• [DOCUMENT SEGMENT]:
Don Lindsly 05-10-2012 07:25 PM

Carefully check for bad connections on the PC board at the 6CG7 and 6DQ6 tube socket pins.

Phil Nelson 05-10-2012 07:57 PM

Thanks, I will check those things. Waveform W13 looked like this:

http://antiqueradio.org/art/temp/W13.jpg

I think the scope was not locking well on the signal, but you get the idea. Much the same as what appears at pin 5 of the HOT.

Phil Nelson

Phil Nelson 05-10-2012 08:42 PM

Quote:

Originally Posted by DaveWM (Post 3034925)
what does Pin 6 of the 6CG7 show for voltage and wave form?

Pin 6 measures 188V (schematic says 195V). Here's the waveform:

http://antiqueradio.org/art/temp/Pin_6_6CG7.jpg

Phil Nelson

Big Dave 05-10-2012 11:12 PM

I would rebuild the couplate. I do have a fly if needed.

Zenith26kc20 05-11-2012 10:14 AM

with the screen voltage that high (no current draw) and no negative on the control grid, the HOT should be screaming to get out of the TV. I would have to guess the HOT is dead or as mentioned earlier, the cathode is not on ground. I would be careful if the tube is dead as a new one may overcurrent violently without drive.

old_coot88 05-11-2012 11:35 AM

Before rebuilding the couplate, i would verify that the cathode>ground connection is good on the HO tube. If still no go, sub with a known good tube (a 'BQ6 would do for the test).
Once the tube is conducting, the G1 drive `might` assume the correct waveform.

Phil Nelson 05-11-2012 12:36 PM

The 6DQ6 is making good ground contact on pin 8. I wrapped a thin wire around that pin and reinserted the tube. My ohmmeter shows it's connecting to ground. I grounded that little wire to the chassis and briefly powered up the set, and got the same old symptom.

I borrowed another 6DQ6 from my Philco Miss America and briefly tried it out. Same symptom: no HV.

Before attacking the couplate, I'll take out the chassis and re-clean the holes in the 6DQ6 and 6CG7 sockets and verify that they are connecting to the right spots.

If I do rebuild the couplate, what about voltage rating for those little caps? I have 500V dipped mica caps in the right values. I have some 1KV and 2KV rated caps, but they are ceramic and much larger.

I'm tempted to try replacing the couplate from above, since every time you pull and reinstall that board, you increase the chance of creating new problems.

Phil Nelson

DaveWM 05-11-2012 12:59 PM

do you have a analyst? would be a good set to try it out on, although it sure seems like it must be the couplate. I had ground issues, but it was the damper tube filament IIRC.

• [INSTRUCTIONS FOR THE TASK]: Translate this sentence from the repair thread into Spanish: "I borrowed another 6DQ6 from my Philco Miss America and briefly tried it out." These entries have no connection to the repair thread above.

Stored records
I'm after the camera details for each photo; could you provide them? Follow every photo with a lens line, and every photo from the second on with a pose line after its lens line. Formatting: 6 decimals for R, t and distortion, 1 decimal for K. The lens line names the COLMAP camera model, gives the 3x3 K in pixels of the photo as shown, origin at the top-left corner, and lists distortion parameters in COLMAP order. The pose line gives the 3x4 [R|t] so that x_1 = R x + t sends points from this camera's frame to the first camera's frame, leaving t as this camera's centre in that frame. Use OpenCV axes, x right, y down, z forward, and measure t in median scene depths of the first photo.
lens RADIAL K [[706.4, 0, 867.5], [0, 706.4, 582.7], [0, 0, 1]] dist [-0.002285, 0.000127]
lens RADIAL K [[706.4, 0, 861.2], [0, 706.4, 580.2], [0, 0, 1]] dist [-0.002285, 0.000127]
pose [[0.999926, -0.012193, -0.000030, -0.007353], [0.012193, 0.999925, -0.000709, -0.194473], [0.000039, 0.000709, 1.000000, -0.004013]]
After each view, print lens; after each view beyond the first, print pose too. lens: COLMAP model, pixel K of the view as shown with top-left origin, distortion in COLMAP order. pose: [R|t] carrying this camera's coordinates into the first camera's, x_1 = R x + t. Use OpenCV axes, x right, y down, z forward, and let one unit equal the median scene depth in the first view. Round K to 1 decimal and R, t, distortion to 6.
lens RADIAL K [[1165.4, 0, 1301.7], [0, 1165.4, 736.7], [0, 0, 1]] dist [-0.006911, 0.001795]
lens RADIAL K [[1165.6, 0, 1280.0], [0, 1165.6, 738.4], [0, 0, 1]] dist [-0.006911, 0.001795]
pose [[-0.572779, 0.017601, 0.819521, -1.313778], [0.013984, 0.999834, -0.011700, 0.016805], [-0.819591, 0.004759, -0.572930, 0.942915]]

• [REPLY TO THE TASK]: Pedí prestado otro 6DQ6 de mi Philco Miss America y lo probé brevemente.